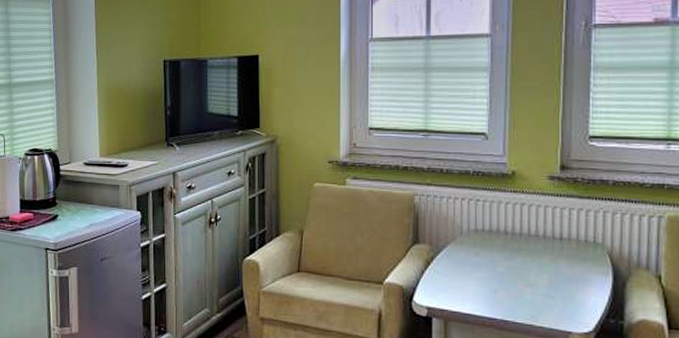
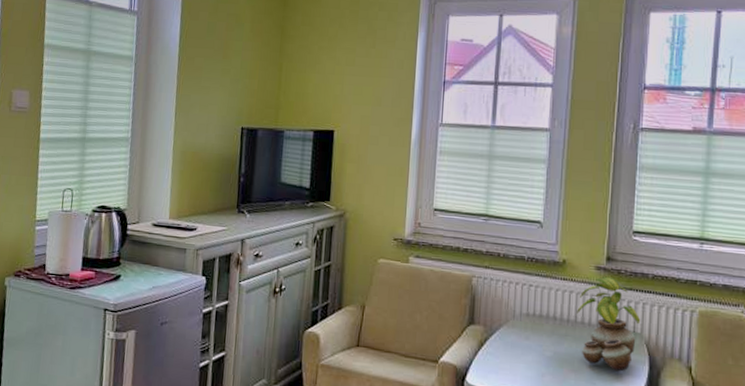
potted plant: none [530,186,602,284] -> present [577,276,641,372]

* * *

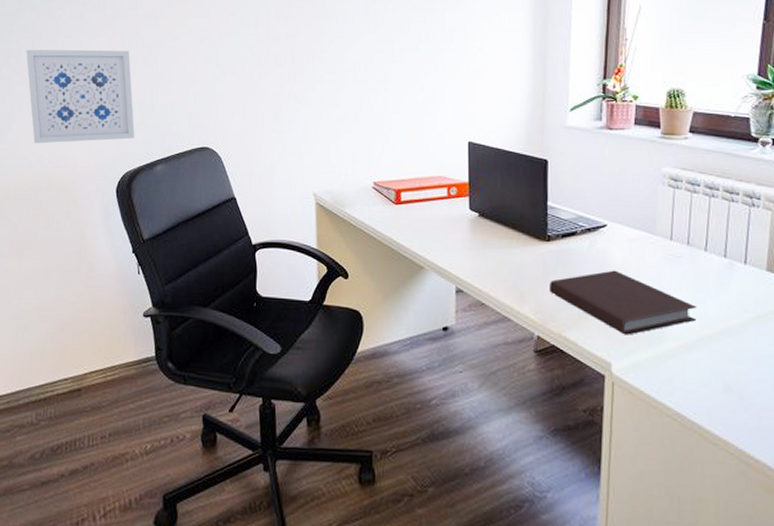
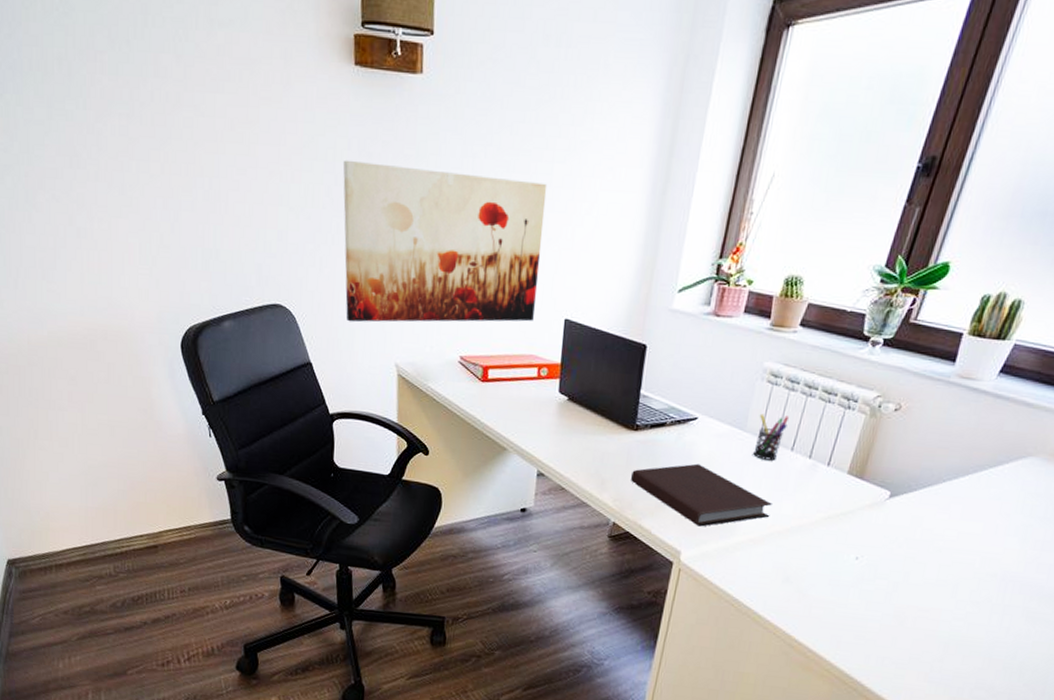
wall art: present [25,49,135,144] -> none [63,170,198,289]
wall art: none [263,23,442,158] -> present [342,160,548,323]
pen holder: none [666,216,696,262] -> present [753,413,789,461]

### WORK ITEM
From the listing above, collect every line that mentions the word "wall".

### RESPONSE TO THE EXERCISE
wall art: present [25,49,135,144] -> none [63,170,198,289]
wall art: none [263,23,442,158] -> present [342,160,548,323]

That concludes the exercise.